Material and methods: retrospectively evaluation of 202 polar body diagnosis (PBD) cycles for 95 families and 37 different monogenetic disorders at our center including 10 female MD1 carriers.
Results: Transfer of 38 embryos in 22/25 MD1 PBD cycles resulted in 4 clinical pregnancies (18.2% per ET), 2 abortions and 2 live births. Better results could be obtained in 84 PBD cycles for the other main indications with clinical pregnancy rates per transfer cycle and birth/ongoing pregnancies of 45.8%/41.6% (CFTR), 42.8%/28.6% (BMD/DMD), 21.4%/14.3% (FraX premutation) and 50%/30% (FraX full mutation). With a similar number of retrieved (9.7 vs. 10.6) or mature (9.6 vs. 8.1) per OR cycle we observed a reduced implantation rate of 13.1% for MD1 vs. 20.9% and birth rate of 8.0% vs. 25% (main indications) per PBD transfer cycle, correlated with decreased Anti-Mueller-Hormone levels.

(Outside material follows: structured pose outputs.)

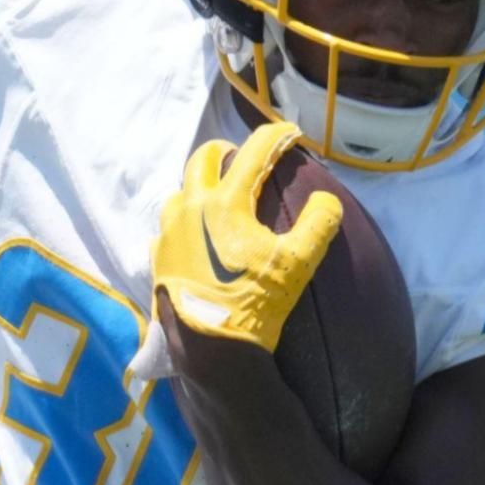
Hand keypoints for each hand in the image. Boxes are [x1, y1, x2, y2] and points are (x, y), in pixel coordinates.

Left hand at [151, 121, 342, 352]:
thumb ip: (318, 224)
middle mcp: (189, 208)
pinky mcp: (158, 259)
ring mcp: (168, 233)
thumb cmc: (255, 304)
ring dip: (201, 185)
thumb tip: (326, 200)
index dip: (276, 136)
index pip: (253, 151)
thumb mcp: (298, 264)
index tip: (291, 133)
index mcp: (224, 202)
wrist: (211, 351)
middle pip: (203, 158)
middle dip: (227, 151)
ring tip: (221, 198)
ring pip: (180, 191)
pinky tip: (199, 238)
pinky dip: (185, 222)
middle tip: (246, 159)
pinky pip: (168, 227)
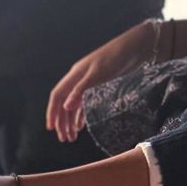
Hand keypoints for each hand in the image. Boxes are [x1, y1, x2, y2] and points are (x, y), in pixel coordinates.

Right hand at [46, 21, 155, 142]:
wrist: (135, 47)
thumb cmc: (116, 57)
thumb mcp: (98, 74)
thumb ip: (81, 90)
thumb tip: (66, 107)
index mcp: (74, 75)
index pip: (57, 96)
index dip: (52, 112)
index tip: (50, 128)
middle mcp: (77, 80)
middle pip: (63, 104)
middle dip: (62, 122)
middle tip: (64, 138)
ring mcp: (86, 83)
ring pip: (72, 106)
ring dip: (70, 121)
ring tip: (72, 137)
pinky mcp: (96, 86)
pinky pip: (82, 104)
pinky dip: (80, 116)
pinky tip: (80, 126)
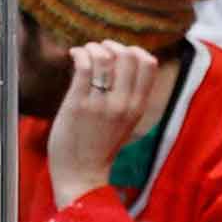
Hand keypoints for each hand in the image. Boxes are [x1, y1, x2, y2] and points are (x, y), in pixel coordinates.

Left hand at [47, 40, 158, 208]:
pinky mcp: (78, 103)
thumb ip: (128, 97)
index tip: (118, 57)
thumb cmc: (100, 147)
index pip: (148, 63)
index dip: (133, 50)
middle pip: (128, 54)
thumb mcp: (125, 123)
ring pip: (103, 56)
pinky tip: (73, 56)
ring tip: (84, 54)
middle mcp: (123, 104)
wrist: (82, 175)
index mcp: (138, 107)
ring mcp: (101, 103)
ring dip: (92, 48)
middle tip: (98, 53)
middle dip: (111, 46)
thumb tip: (121, 65)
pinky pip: (82, 64)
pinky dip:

Conclusion: Current functional data suggest aberrant splicing and RNA toxicity to cause the pleiotropic MD1 clinical manifestations. While the targets of this effect during ART remain unknown, our data point towards oocyte/embryo quality or endometrium receptivity and may guide the development of novel ART strategies. Currently, female MD1 carriers interested in PGD should be informed about their limited PGD success rates.